Boosting the computation of the matrix exponential, J. Sastre, J. Ibáñez, E. Defez, Appl. Math. Comput. in press, 2018, doi:10.1016/j.amc.2018.08.017, PreprintMatlab code expmpol.m.

This paper presents new Taylor algorithms for the computation of the matrix exponential based on recent new matrix polynomial evaluation methods. Those methods are more efficient than the well known Paterson–Stockmeyer method. The cost of the proposed algorithms is reduced with respect to previous algorithms based on Taylor approximations. Tests have been performed to compare the MATLAB implementations of the new algorithms to a state-of-the-art Padé algorithm for the computation of the matrix exponential, providing higher accuracy and cost performances.
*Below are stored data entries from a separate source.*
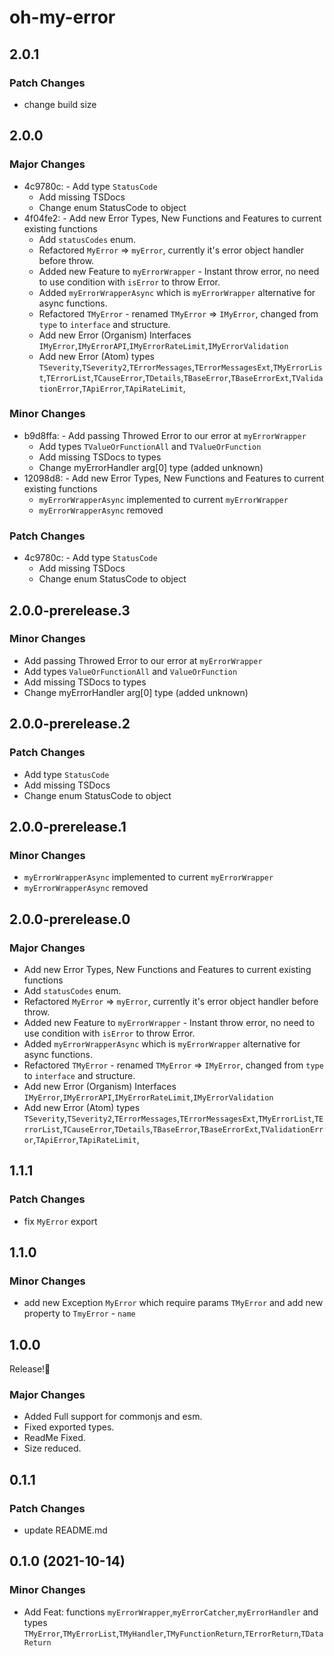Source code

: # oh-my-error

## 2.0.1

### Patch Changes

- change build size

## 2.0.0

### Major Changes

- 4c9780c: - Add type `StatusCode`
  - Add missing TSDocs
  - Change enum StatusCode to object
- 4f04fe2: - Add new Error Types, New Functions and Features to current existing functions
  - Add `statusCodes` enum.
  - Refactored `MyError` => `myError`, currently it's error object handler before throw.
  - Added new Feature to `myErrorWrapper` - Instant throw error, no need to use condition with `isError` to throw Error.
  - Added `myErrorWrapperAsync` which is `myErrorWrapper` alternative for async functions.
  - Refactored `TMyError` - renamed `TMyError` => `IMyError`, changed from `type` to `interface` and structure.
  - Add new Error (Organism) Interfaces `IMyError`,`IMyErrorAPI`,`IMyErrorRateLimit`,`IMyErrorValidation`
  - Add new Error (Atom) types
    `TSeverity`,`TSeverity2`,`TErrorMessages`,`TErrorMessagesExt`,`TMyErrorList`,`TErrorList`,`TCauseError`,`TDetails`,`TBaseError`,`TBaseErrorExt`,`TValidationError`,`TApiError`,`TApiRateLimit`,

### Minor Changes

- b9d8ffa: - Add passing Throwed Error to our error at `myErrorWrapper`
  - Add types `TValueOrFunctionAll` and `TValueOrFunction`
  - Add missing TSDocs to types
  - Change myErrorHandler arg[0] type (added unknown)
- 12098d8: - Add new Error Types, New Functions and Features to current existing functions
  - `myErrorWrapperAsync` implemented to current `myErrorWrapper`
  - `myErrorWrapperAsync` removed

### Patch Changes

- 4c9780c: - Add type `StatusCode`
  - Add missing TSDocs
  - Change enum StatusCode to object

## 2.0.0-prerelease.3

### Minor Changes

- Add passing Throwed Error to our error at `myErrorWrapper`
- Add types `ValueOrFunctionAll` and `ValueOrFunction`
- Add missing TSDocs to types
- Change myErrorHandler arg[0] type (added unknown)

## 2.0.0-prerelease.2

### Patch Changes

- Add type `StatusCode`
- Add missing TSDocs
- Change enum StatusCode to object

## 2.0.0-prerelease.1

### Minor Changes

- `myErrorWrapperAsync` implemented to current `myErrorWrapper`
- `myErrorWrapperAsync` removed

## 2.0.0-prerelease.0

### Major Changes

- Add new Error Types, New Functions and Features to current existing functions
- Add `statusCodes` enum.
- Refactored `MyError` => `myError`, currently it's error object handler before throw.
- Added new Feature to `myErrorWrapper` - Instant throw error, no need to use condition with `isError` to throw Error.
- Added `myErrorWrapperAsync` which is `myErrorWrapper` alternative for async functions.
- Refactored `TMyError` - renamed `TMyError` => `IMyError`, changed from `type` to `interface` and structure.
- Add new Error (Organism) Interfaces `IMyError`,`IMyErrorAPI`,`IMyErrorRateLimit`,`IMyErrorValidation`
- Add new Error (Atom) types
  `TSeverity`,`TSeverity2`,`TErrorMessages`,`TErrorMessagesExt`,`TMyErrorList`,`TErrorList`,`TCauseError`,`TDetails`,`TBaseError`,`TBaseErrorExt`,`TValidationError`,`TApiError`,`TApiRateLimit`,

## 1.1.1

### Patch Changes

- fix `MyError` export

## 1.1.0

### Minor Changes

- add new Exception `MyError` which require params `TMyError` and add new property to `TmyError` - `name`

## 1.0.0

Release!🎉

### Major Changes

- Added Full support for commonjs and esm.
- Fixed exported types.
- ReadMe Fixed.
- Size reduced.

## 0.1.1

### Patch Changes

- update README.md

## 0.1.0 (2021-10-14)

### Minor Changes

- Add Feat: functions `myErrorWrapper`,`myErrorCatcher`,`myErrorHandler` and types
  `TMyError`,`TMyErrorList`,`TMyHandler`,`TMyFunctionReturn`,`TErrorReturn`,`TDataReturn`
First article with an application of the new matrix polynomial evaluation methods from J. Sastre, Efficient evaluation of matrix polynomials, Linear Algebra Appl. 539, (2018) 229-250. With the new matrix polynomial evaluation methods, Taylor approximation methods are more efficient than Padé approximant based methods.

Modelling acoustics on the Poincaré half-plane

Modelling acoustics on the Poincaré half-plane. Michael M. Tung. Journal of Computational and Applied Mathematics DOI10.1016/j.cam.2017.10.037

Novel advances in the field of metamaterial research have permitted the engineering of devices with extraordinary characteristics. Here, we explore the possibilities in transformation acoustics to implement a model for the simulation of acoustic wave propagation on the Poincaré half-plane-the simplest model possessing hyperbolic geometry and also of considerable historical interest. We start off from a variational principle on the given spacetime manifold to find the design description of the model in the laboratory. After examining some significant geometrical and physical properties of the Poincaré half-plane model, we derive a general formal solution for its acoustic wave propagation. A numerical example for the evolution of the acoustic potential on a rectangular region of the Poincaré half-plane concludes this discussion.